Stability Ball Hamstring Curls



9. Glute Bridges

Both traditional and single-leg variations are perfect for strengthening your glutes and promoting a powerful golf stance. To perform the traditional glute bridge, lie on your back with your knees bent and feet flat on the floor.

Push through your heels, lifting your hips towards the ceiling while squeezing your glutes at the top of the movement. Slowly lower your hips back to the ground and repeat for the desired number of repetitions.

For the single-leg glute bridge, follow the same setup as the traditional glute bridge, but this time extend one leg towards the ceiling. Press through the heel of the grounded foot and lift your hips, keeping the extended leg straight. Lower your hips and repeat for the desired number of repetitions before switching to the other leg.

By incorporating both traditional and single-leg glute bridges into your golf workout, you'll develop strong, stable glutes that will enhance your golf swing and improve your overall performance on the course.



Glute Bridges



10. Wrist Curls

Building on our exercise lineup, let's discuss Wrist Curls, which are perfect for preventing golfer's elbow and improving grip strength. To perform this exercise, sit on a bench or chair with your forearm resting on your thigh, palm facing up, and hold a light dumbbell in your hand.

Make sure your wrist is just past the edge of your knee. Slowly curl your wrist upwards, contracting the muscles in your forearm, and then lower it back down in a controlled manner.
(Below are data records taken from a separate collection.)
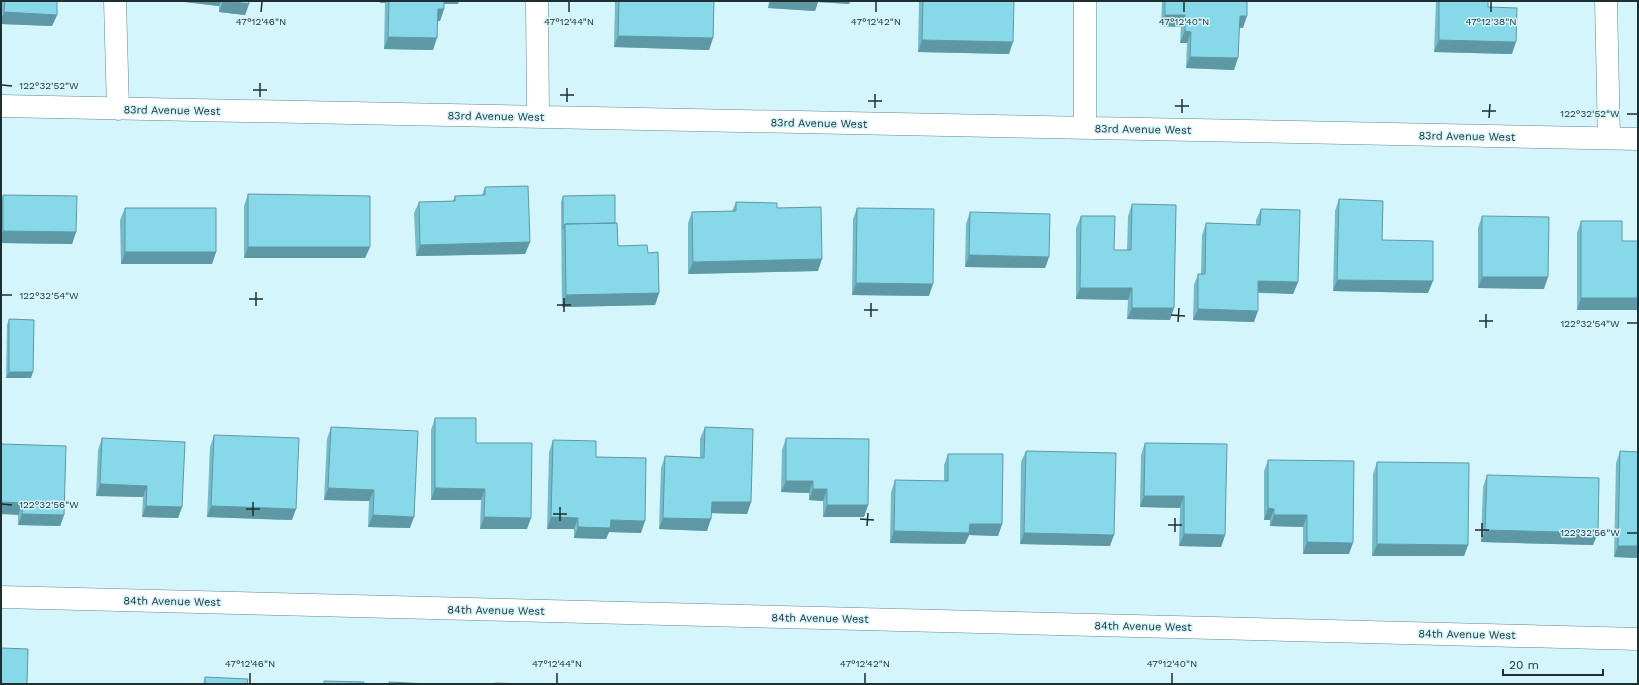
<svg xmlns="http://www.w3.org/2000/svg" width="1639" height="685" viewBox="0 0 1639 685" font-family="'Work Sans',sans-serif">
<style>
.lines{fill:none;stroke-linecap:round;stroke-linejoin:round}
.minor-casing{stroke:#628890;stroke-width:23}
.minor{stroke:#fff;stroke-width:22}
.wall{fill:#74bbc9}
.shaded-wall{fill:#5e98a4}
.building{fill:#87d9ea;stroke:#5e98a4}
.ticks{fill:none;stroke:#1e2e31;stroke-width:1.5}
.labels{text-anchor:middle;stroke-width:3;stroke-linejoin:round;paint-order:stroke}
.street-label{font-size:11px;fill:#1e2e31;stroke:#d4f5fc}
.ticks-label{font-size:10px;text-anchor:middle;fill:#1e2e31;stroke:#d4f5fc;stroke-width:3;stroke-linejoin:round;paint-order:stroke}
</style>
<rect width="100%" height="100%" fill="#d4f5fc"/>
<g class="lines">
<!-- minor casing -->
<g class="minor-casing">
<path id="minor" d="M115,1L118,109
M537,1L538,117
M1085,1V128
M1606,1L1609,138
M1,106L1638,139
M1,597L1638,639"/>
</g>
<!-- minor -->
<use href="#minor" class="minor"/>
</g>
<!-- wall -->
<path class="wall" d="M1,1H57V15L52,26L1,24Z
M176,1H249V4L245,15L219,12V6Z
M380,1H459L458,4H444V9L440,21H438L433,50L384,49L385,3H380Z
M615,1H714L713,38L709,50L614,47Z
M769,1H850L849,4L818,2L815,11L768,8Z
M919,1H1014L1009,54L918,52Z
M1162,1H1247L1243,28H1239L1234,70L1186,68L1187,43H1180L1181,27L1161,26Z
M1436,1H1488V7L1512,54L1434,52Z
M485,187L530,242L525,254L416,256L414,213L419,202L453,201L455,196L482,195Z
M248,194L370,247L365,258H244V206Z
M3,195L76,232L72,244L1,243V201Z
M563,196L615,223L618,246L648,253L659,293L655,305L562,307L561,202Z
M1339,199L1382,240L1428,293L1333,291L1335,211Z
M736,202L777,208L818,271L688,274V223L692,212L732,211Z
M1132,204L1170,320L1127,319L1128,300L1076,299V228L1081,216L1114,250H1127L1128,216Z
M125,208L216,252L212,264H121L120,220Z
M857,208L929,296L852,295L853,219Z
M1261,209L1298,282L1293,294L1258,293L1254,322L1193,320L1194,285L1198,274H1201L1202,235L1206,223L1256,225V220Z
M970,212L1049,257L1045,268L965,267L966,224Z
M1482,216L1544,289L1478,288V228Z
M1581,221L1622,241H1638V310H1577V233Z
M9,319L31,378H6L7,325Z
M435,418L476,443L527,529H480L481,500H431V430Z
M331,427L410,528L368,527L369,501L324,500L327,439Z
M705,427L751,502L747,514L711,513L707,531L659,529L661,468L665,456L700,457V439Z
M214,435L292,520L207,517L210,447Z
M102,438L182,507L178,518L142,517L143,497L96,496L98,450Z
M786,438L868,505L864,517H823V501L809,500V493L781,492L782,450Z
M553,440L596,457L641,533L609,532L606,539L574,538V529H547L549,452Z
M1145,443L1225,535L1221,547L1179,546L1180,508L1140,507L1141,455Z
M1,444L64,515L60,526L18,525V515Z
M1026,451L1110,546L1020,544L1021,462Z
M1620,451L1638,452V558L1614,557L1616,463Z
M948,454L1002,524L998,536L969,535L965,544L890,543L891,492L895,480L944,481V465Z
M1268,460L1349,554H1303V527L1270,526V520H1264V471Z
M1377,462L1468,545L1464,556H1372L1373,474Z
M1487,475L1593,545L1481,542L1483,487Z
M205,677L247,684H203Z"/>
<!-- shaded-wall -->
<path class="shaded-wall" d="M176,1H221L219,6Z
M223,1L249,4L245,15L219,12Z
M381,1H386L385,3H380Z
M442,1H459L458,4H441Z
M771,1H850L849,4L818,2L815,11L768,8Z
M438,9H444L440,21H434Z
M4,12L57,15L52,26L1,24V20Z
M1165,15H1185L1181,27L1161,26Z
M1240,16H1247L1243,28L1236,27Z
M1185,31L1191,32L1187,43H1180Z
M618,36L713,38L709,50L614,47Z
M388,37L437,38L433,50L384,49Z
M922,40L1013,42L1009,54L918,52Z
M1439,40L1516,42L1512,54L1434,52Z
M1190,57L1238,58L1234,70L1186,68Z
M3,231L76,232L72,244L1,243V236Z
M530,242L525,254L416,256L420,245Z
M248,247H370L365,258H244Z
M125,252H216L212,264H121Z
M969,255L1049,257L1045,268L965,267Z
M822,259L818,271L688,274L693,262Z
M1482,277H1548L1544,289L1478,288Z
M1337,280L1433,281L1428,293L1333,291Z
M1258,281L1298,282L1293,294L1254,292Z
M856,283L933,284L929,296L852,295Z
M1080,288H1132L1128,300L1076,299Z
M659,293L655,305L562,307L566,295Z
M1581,298H1638V310H1577Z
M1132,308H1174L1170,320L1127,319Z
M1198,309L1258,311L1254,322L1193,320Z
M9,372H33L31,378H6Z
M786,481H813L809,493L781,492Z
M100,484L147,486L143,497L96,496Z
M328,488L374,490L369,501L324,500Z
M435,488L485,489L481,500H431Z
M813,489H827L823,501L809,500Z
M1144,496H1184L1180,508L1140,507Z
M1,502L23,503L18,515L1,514Z
M712,502H751L747,514L707,513Z
M827,505H868L864,517H823Z
M146,506L182,507L178,518L142,517Z
M211,506L296,509L292,520L207,517Z
M1268,508L1274,509L1270,520H1264Z
M22,514L64,515L60,526L18,525Z
M373,515L414,517L410,528L368,527Z
M1274,515H1307L1303,527L1270,526Z
M484,517L531,518L527,529H480Z
M551,517L578,518L574,529H547Z
M663,518L711,519L707,531L659,529Z
M611,520L645,521L641,533L609,532L606,539L574,538L578,527Z
M970,524H1002L998,536L969,535L965,544L890,543L894,531Z
M1485,530L1598,533L1593,545L1481,542Z
M1024,533L1114,535L1110,546L1020,544Z
M1184,534L1225,535L1221,547L1179,546Z
M1307,542L1353,543L1349,554H1303Z
M1377,544L1468,545L1464,556H1372Z
M1618,546H1638V558L1614,557Z"/>
<!-- building -->
<path class="building" d="M5,1H57V15L4,12Z
M225,1H249V4Z
M389,1H444V9H438L437,38L388,37Z
M619,1H714L713,38L618,36Z
M923,1H1014L1013,42L922,40Z
M1165,1H1247V16H1240L1238,58L1190,57L1191,32L1185,31V15H1165Z
M1439,1H1488V7L1517,8L1516,42L1439,40Z
M528,186L530,242L420,245L419,202L455,201V196L485,195V187Z
M248,194L370,196V247H248Z
M3,195L77,196L76,232L3,231Z
M615,195V223L565,224L563,229V196Z
M1339,199L1383,201L1382,240L1433,241V281L1337,280Z
M736,202L777,203V208L821,207L822,259L693,262L692,212L736,211Z
M1132,204L1176,205L1174,308H1132V288H1080L1081,216H1115L1114,250H1131Z
M125,208H216V252H125Z
M857,208L934,209L933,284L856,283Z
M1261,209L1300,210L1298,282L1258,281V311L1198,309V274H1205L1206,223L1260,225Z
M970,212L1050,214L1049,257L969,255Z
M1482,216L1549,217L1548,277H1482Z
M1581,221H1622V241H1638V298H1581Z
M617,223L618,246L647,245L648,253L658,252L659,293L566,295L565,224Z
M9,319L34,320L33,372H9Z
M435,418H476V443H532L531,518L484,517L485,489L435,488Z
M331,427L418,431L414,517L373,515L374,490L328,488Z
M705,427L753,429L751,502H712L711,519L663,518L665,456L704,458Z
M214,435L299,438L296,509L211,506Z
M102,438L185,442L182,507L146,506L147,486L100,484Z
M786,438L869,439L868,505H827V489H813V481H786Z
M553,440L596,441V457L646,458L645,521L611,520L610,528L578,527V518L551,517Z
M1145,443L1227,444L1225,535L1184,534V496H1144Z
M1,444L66,446L64,515L22,514L23,503L1,502Z
M1026,451L1116,453L1114,535L1024,533Z
M1620,451L1638,452V546H1618Z
M948,454H1003L1002,524H970L969,533L894,531L895,480L948,481Z
M1268,460L1354,461L1353,543L1307,542V515H1274V509L1268,508Z
M1377,462L1469,463L1468,545L1377,544Z
M1487,475L1599,478L1598,533L1485,530Z
M1,648L28,649L27,684H1Z
M205,677L248,679L247,684H205Z
M324,681L364,682V684H324Z
M389,682L429,684H389Z
M495,683L524,684H495Z"/>
<!-- ticks -->
<path class="ticks" d="M261,12L262,2M569,12V2M876,12V2M1184,12V2M1491,12V2M2,85L12,86M253,90H267M560,95H574M260,97V83M868,101H882M567,102V88M1175,106H1189M875,108V94M1482,111H1496M1182,113V99M1627,114H1637M1489,118L1490,104M2,295H12M249,299H263M557,305H571M256,306V292M864,310H878M564,312V298M1171,315L1185,316M871,317V303M1479,321H1493M1178,322L1179,308M1627,323H1637M1486,328V314M2,504L12,505M246,509H260M553,514H567M253,516V502M860,519L874,520M560,521V507M1168,525H1182M867,526L868,513M1475,530H1489M1175,532V518M1627,533H1637M1482,537V523M250,683V673M557,683V673M865,683V673M1172,683V673"/>
<g class="labels">
<!-- street labels -->
<g class="street-label">
<text transform="translate(172 110) rotate(1)" y="4">83rd Avenue West</text>
<text transform="translate(496 116) rotate(1)" y="4">83rd Avenue West</text>
<text transform="translate(819 123) rotate(1)" y="4">83rd Avenue West</text>
<text transform="translate(1143 129) rotate(1)" y="4">83rd Avenue West</text>
<text transform="translate(1467 136) rotate(1)" y="4">83rd Avenue West</text>
<text transform="translate(172 601) rotate(1)" y="4">84th Avenue West</text>
<text transform="translate(496 610) rotate(1)" y="4">84th Avenue West</text>
<text transform="translate(820 618) rotate(1)" y="4">84th Avenue West</text>
<text transform="translate(1143 626) rotate(1)" y="4">84th Avenue West</text>
<text transform="translate(1467 634) rotate(1)" y="4">84th Avenue West</text>
</g>
</g>
<g class="ticks-label">
<text x="261" y="25">47°12'46"N</text>
<text x="569" y="25">47°12'44"N</text>
<text x="876" y="25">47°12'42"N</text>
<text x="1184" y="25">47°12'40"N</text>
<text x="1491" y="25">47°12'38"N</text>
<text x="49" y="89">122°32'52"W</text>
<text x="1590" y="117">122°32'52"W</text>
<text x="49" y="299">122°32'54"W</text>
<text x="1590" y="327">122°32'54"W</text>
<text x="49" y="508">122°32'56"W</text>
<text x="1590" y="536">122°32'56"W</text>
<text x="250" y="667">47°12'46"N</text>
<text x="557" y="667">47°12'44"N</text>
<text x="865" y="667">47°12'42"N</text>
<text x="1172" y="667">47°12'40"N</text>
</g>
<!-- border -->
<rect width="1639" height="685" fill="none" stroke="#1e2e31" stroke-width="4"/>
<!-- scale -->
<path d="M1503 669v6h100v-6" fill="none" stroke="#1e2e31" stroke-width="2"/>
<text x="1509" y="669" font-size="12" fill="#1e2e31" stroke="#d4f5fc" stroke-width="3" paint-order="stroke">20 m</text>
</svg>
Perform this movement for the desired number of repetitions and then switch to the other arm. You can also perform the reverse wrist curl with your palm facing down to target the opposite side of your forearm muscles.
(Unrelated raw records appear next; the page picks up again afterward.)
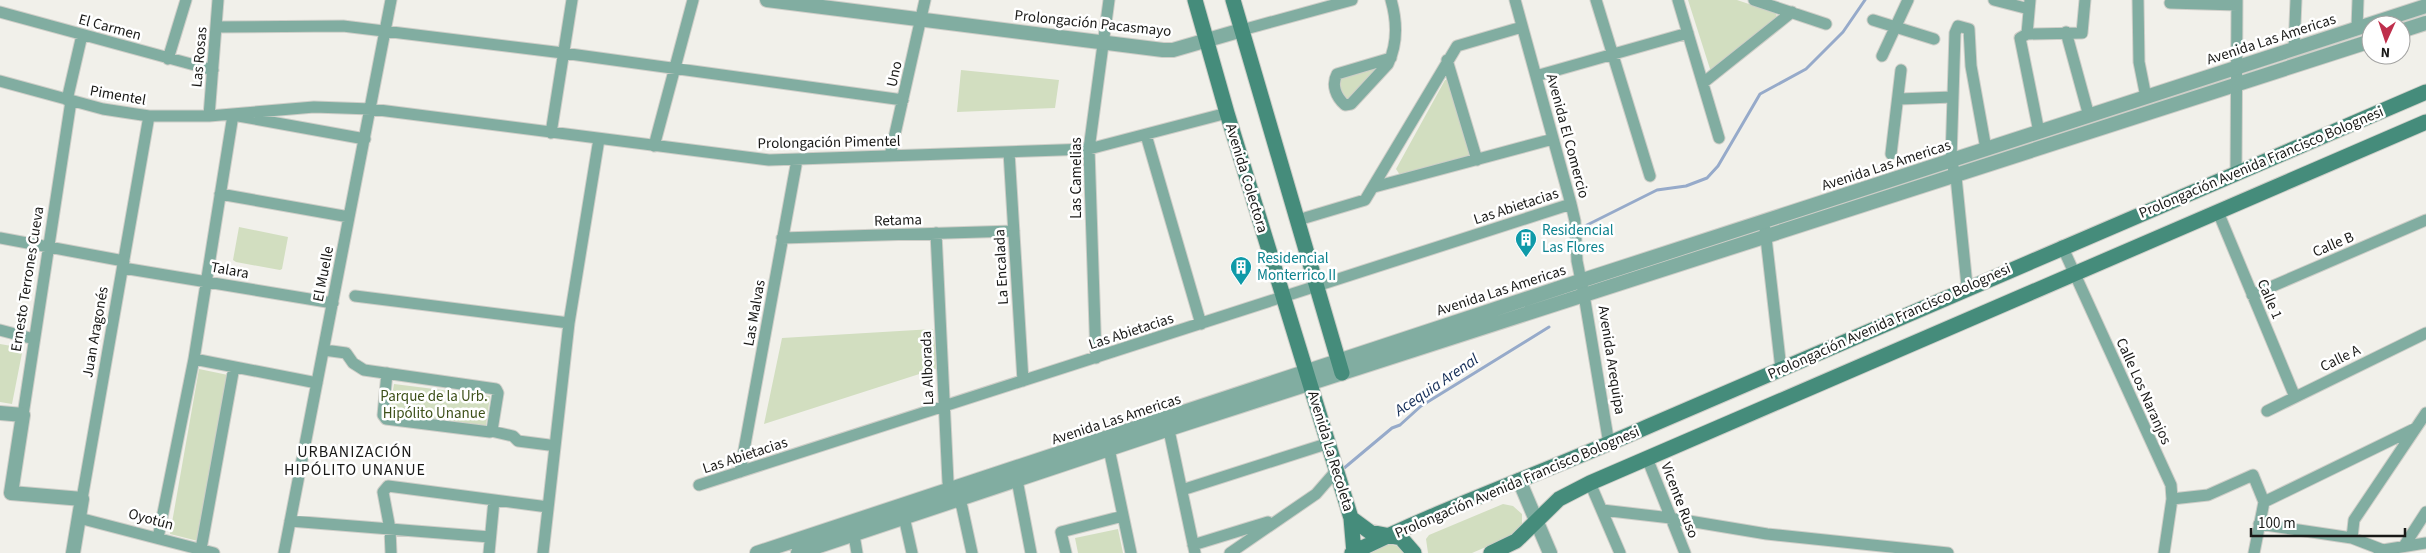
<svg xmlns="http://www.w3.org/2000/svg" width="2426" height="553" viewBox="0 0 2426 553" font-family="'Source Sans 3',sans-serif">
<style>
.green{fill:#d2dec0}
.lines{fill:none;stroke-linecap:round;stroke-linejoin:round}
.stream{stroke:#96aaca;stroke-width:3}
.minor-casing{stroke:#cecec8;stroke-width:13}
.tertiary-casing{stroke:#cecec8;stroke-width:16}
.secondary-casing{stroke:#cecec8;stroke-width:17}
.minor{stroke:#81ada1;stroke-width:11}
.tertiary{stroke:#81ada1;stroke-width:14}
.secondary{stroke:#458c7b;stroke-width:15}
.labels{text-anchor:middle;stroke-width:5;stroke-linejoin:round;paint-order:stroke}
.street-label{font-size:15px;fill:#191917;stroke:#fff}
.culture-label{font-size:15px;fill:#0d838f;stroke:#fff;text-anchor:start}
.park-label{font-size:15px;fill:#3d5019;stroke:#fff}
.water-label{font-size:16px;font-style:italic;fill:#152e58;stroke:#fff}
.neighbourhood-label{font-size:16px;letter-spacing:1px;fill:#191917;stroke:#fff}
</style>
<rect width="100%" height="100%" fill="#f1f0ea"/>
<!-- green -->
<path class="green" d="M1688 0H1737L1776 13 1777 18 1711 72Z
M1379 64 1381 69 1352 99H1347L1340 95 1338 75Z
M961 70 1059 80 1055 108 957 112Z
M1445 80H1448L1471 155 1400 175 1396 169Z
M239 227 288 237 282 269 280 270 236 262 233 260Z
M933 329 938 368 764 424 782 338Z
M0 344 23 348 12 404 0 402Z
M199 369 228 375 198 541 170 534Z
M394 384 490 396 486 426 389 414Z
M1503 504 1513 506 1522 514V528L1516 534 1472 553H1428L1426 539 1429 535Z
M1118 529 1123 553H1078L1075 538Z
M1385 543 1397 546 1405 553H1370L1373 549Z"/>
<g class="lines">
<!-- stream -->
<path class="stream" d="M1581 231V228L1657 190 1686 186 1707 178 1718 166 1760 94 1806 69 1843 32 1865 0
M1343 469 1392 428 1400 425 1421 406 1549 327"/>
<!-- minor casing -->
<g class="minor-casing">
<path id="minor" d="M1515 0 1571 204 1575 221 1577 261 1584 295 1609 444
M1596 0 1650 176
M1678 0 1719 138
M1754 0 1826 24
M1994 0 2029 9
M2138 0 2139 62 2146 97
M2170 3 2237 5
M0 12 213 70
M1873 20 1934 39
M216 27 343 26 563 53 903 100
M2357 28 2358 0
M1242 30 1352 0
M2066 32 2089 116
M2027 34 2030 0
M2294 49 2296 0
M1882 56 1908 0
M1391 58 1337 74C1331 85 1336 97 1345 105L1351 104 1388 64C1398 43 1397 21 1391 0
M168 59 186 0
M1447 60 1477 160
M1536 76 1688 33
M0 81 103 109 149 116H209L314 107 371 109 769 160 1089 149 1227 113
M1703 83 1792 12
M1899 99 1953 97
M67 100 82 35
M209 116 218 0
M2039 132 2020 38 2027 34 2082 33 2085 0
M551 133 572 0
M1146 135 1201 324
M654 146 693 0
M1009 152 1023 381
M1891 154 1901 70
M890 156 925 0
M2236 173 2237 0
M1374 187 1553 139
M220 194 349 217
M2218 212 2295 397
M1298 220 1365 200 1457 46 1522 27
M1765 229 1781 369
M936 233 948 482 962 507 972 553
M0 238 124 261
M782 238 1014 231
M2062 246 2171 485 2172 499 2164 553
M123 268 333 303
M1967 286 1956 177 1951 160 1955 33 1958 26 1969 29 1971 66 1986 149
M2252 295 2426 220
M355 296 569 323
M0 330 34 339
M324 350 346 353 353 363 364 370 496 389 498 393 492 430 490 432 386 419 383 415 387 373
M1096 358 1089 149 1109 0
M194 359 317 383
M2267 411 2426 333
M23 415 71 101
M1167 421 1195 553
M491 431 513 436 518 441 549 445
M1109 449 1131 553
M1647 458 1685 553
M740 472 797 160
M1017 480 1031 553
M1590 483 1620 553
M699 485 1571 204
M1182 490 1329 443
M82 499 149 116
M2172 499 2208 495 2253 475 2264 502 2254 553
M2264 502 2416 428
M1602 510 1671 518 1767 534 1948 553
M904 517 912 553
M79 518 214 553
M290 521 490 537
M2259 524 2352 538 2383 550
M854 535 857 553
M158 538 194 359 233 115 365 139
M2352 538 2354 520 2426 413
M1193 545 1268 522
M2404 546 2426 512
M201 549 234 367
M284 553 391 0
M391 553 390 529 383 492 388 486 548 507
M489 553 494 500
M543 553 569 323 599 139
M1066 553 1061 532 1123 516
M1230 553 1316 494 1336 471
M2379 553 2383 550 2426 543"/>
</g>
<!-- tertiary casing -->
<g class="tertiary-casing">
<path id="tertiary" d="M767 0 1163 50H1173L1242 30
M2401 31 2426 23
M0 413 23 415 11 493 82 499 73 553
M1519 480 1550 553
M757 553 1580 281 2426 6
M798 553 1169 429 2371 41"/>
</g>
<!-- secondary casing -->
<g class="secondary-casing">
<path id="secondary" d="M1195 0 1227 113 1351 518 1354 553
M1233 0 1342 373
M1351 518 1370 532 1401 538 1414 553
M1352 553C1449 505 1551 470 1649 426 1907 313 2166 202 2426 92
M1491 553 1516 541 1559 499 1590 483 2426 122"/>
</g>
<!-- minor -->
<use href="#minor" class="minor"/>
<!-- tertiary -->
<use href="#tertiary" class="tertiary"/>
<!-- secondary -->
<use href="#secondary" class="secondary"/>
</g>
<!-- icons -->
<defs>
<g id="building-pin" transform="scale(1.125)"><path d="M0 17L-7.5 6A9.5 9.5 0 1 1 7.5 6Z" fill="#0f9aa8" stroke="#fff"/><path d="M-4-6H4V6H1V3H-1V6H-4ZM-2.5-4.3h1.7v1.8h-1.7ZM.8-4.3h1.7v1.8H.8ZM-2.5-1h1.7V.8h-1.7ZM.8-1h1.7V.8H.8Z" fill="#fff"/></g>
</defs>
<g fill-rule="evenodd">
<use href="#building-pin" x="1526" y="239"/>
<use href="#building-pin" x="1241" y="267"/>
</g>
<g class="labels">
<!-- street labels -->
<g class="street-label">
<text transform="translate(1093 23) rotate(6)" y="5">Prolongación Pacasmayo</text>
<text transform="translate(110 27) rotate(15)" y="5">El Carmen</text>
<text transform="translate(2271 39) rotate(-18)" y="5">Avenida Las Americas</text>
<text transform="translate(199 57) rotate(-85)" y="5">Las Rosas</text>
<text transform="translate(894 74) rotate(-77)" y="5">Uno</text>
<text transform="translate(118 95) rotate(10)" y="5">Pimentel</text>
<text transform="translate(1568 136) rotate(75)" y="5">Avenida El Comercio</text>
<text transform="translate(829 142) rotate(-1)" y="5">Prolongación Pimentel</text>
<text transform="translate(2261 162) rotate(-23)" y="5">Prolongación Avenida Francisco Bolognesi</text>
<text transform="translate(1886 165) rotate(-18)" y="5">Avenida Las Americas</text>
<text transform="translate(1076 178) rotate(-90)" y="5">Las Camelias</text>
<text transform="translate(1247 178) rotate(73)" y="5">Avenida Colectora</text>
<text transform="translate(1516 206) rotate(-18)" y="5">Las Abietacias</text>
<text transform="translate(898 220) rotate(-2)" y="5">Retama</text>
<text transform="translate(2333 244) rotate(-23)" y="5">Calle B</text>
<text transform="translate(1001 267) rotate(-93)" y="5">La Encalada</text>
<text transform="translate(230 270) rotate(10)" y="5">Talara</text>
<text transform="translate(323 274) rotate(-79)" y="5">El Muelle</text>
<text transform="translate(27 279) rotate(-81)" y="5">Ernesto Terrones Cueva</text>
<text transform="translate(1501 290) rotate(-18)" y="5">Avenida Las Americas</text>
<text transform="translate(2270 299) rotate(67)" y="5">Calle 1</text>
<text transform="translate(754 313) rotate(-80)" y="5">Las Malvas</text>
<text transform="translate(1889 321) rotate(-24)" y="5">Prolongación Avenida Francisco Bolognesi</text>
<text transform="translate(1131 331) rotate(-18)" y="5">Las Abietacias</text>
<text transform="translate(95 332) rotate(-80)" y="5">Juan Aragonés</text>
<text transform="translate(2340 358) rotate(-26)" y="5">Calle A</text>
<text transform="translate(1612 360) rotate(81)" y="5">Avenida Arequipa</text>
<text transform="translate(927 368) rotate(-92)" y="5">La Alborada</text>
<text transform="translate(2144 391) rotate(66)" y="5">Calle Los Naranjos</text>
<text transform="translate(1116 419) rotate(-18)" y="5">Avenida Las Americas</text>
<text transform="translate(1331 451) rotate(73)" y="5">Avenida La Recoleta</text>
<text transform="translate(745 455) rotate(-18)" y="5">Las Abietacias</text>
<text transform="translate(1517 482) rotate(-23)" y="5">Prolongación Avenida Francisco Bolognesi</text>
<text transform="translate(1680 500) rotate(69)" y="5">Vicente Ruso</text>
<text transform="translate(151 519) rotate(15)" y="5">Oyotún</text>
</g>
<!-- culture labels -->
<g class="culture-label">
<text x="1542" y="235">Residencial<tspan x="1542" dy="17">Las Flores</tspan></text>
<text x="1257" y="263">Residencial<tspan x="1257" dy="17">Monterrico II</tspan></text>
</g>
<!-- park labels -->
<g class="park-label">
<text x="434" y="401">Parque de la Urb.<tspan x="434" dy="17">Hipólito Unanue</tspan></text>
</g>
<!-- water labels -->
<g class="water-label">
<text transform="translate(1436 384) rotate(-34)" y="6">Acequia Arenal</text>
</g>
<!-- neighbourhood labels -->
<g class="neighbourhood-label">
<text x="355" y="457">URBANIZACIÓN<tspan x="355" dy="18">HIPÓLITO UNANUE</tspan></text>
</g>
</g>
<!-- north arrow -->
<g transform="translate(2386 40) rotate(183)"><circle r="24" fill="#ffffff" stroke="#a3a3a2"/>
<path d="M0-4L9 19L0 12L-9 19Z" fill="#bf2f4c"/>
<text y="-8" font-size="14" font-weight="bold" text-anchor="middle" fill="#191917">N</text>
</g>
<!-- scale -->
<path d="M2251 528v8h154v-8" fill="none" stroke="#191917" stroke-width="2.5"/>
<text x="2258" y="528" font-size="15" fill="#191917" stroke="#ffffff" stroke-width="4" paint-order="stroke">100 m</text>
</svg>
Including wrist curls in your golf workout will not only help avoid common golf-related injuries, such as the golfer's elbow but also contribute to better club control and endurance on the course, leading to improved performance and more enjoyable rounds of golf.



Wrist Curls



The Bottom Line

Investing time and effort in these targeted women's golf exercises and workouts can make a world of difference in your golf game. By focusing on strengthening key muscle groups, enhancing flexibility, and improving balance, you'll unlock your true potential as a women golfer, leading to more powerful and consistent swings.

Commit to incorporating these exercises into your regular fitness routine, and watch as your performance on the golf course reaches new heights. Embrace the journey of self-improvement and enjoy the rewarding results as you become a more skillful, confident, and successful women golfer.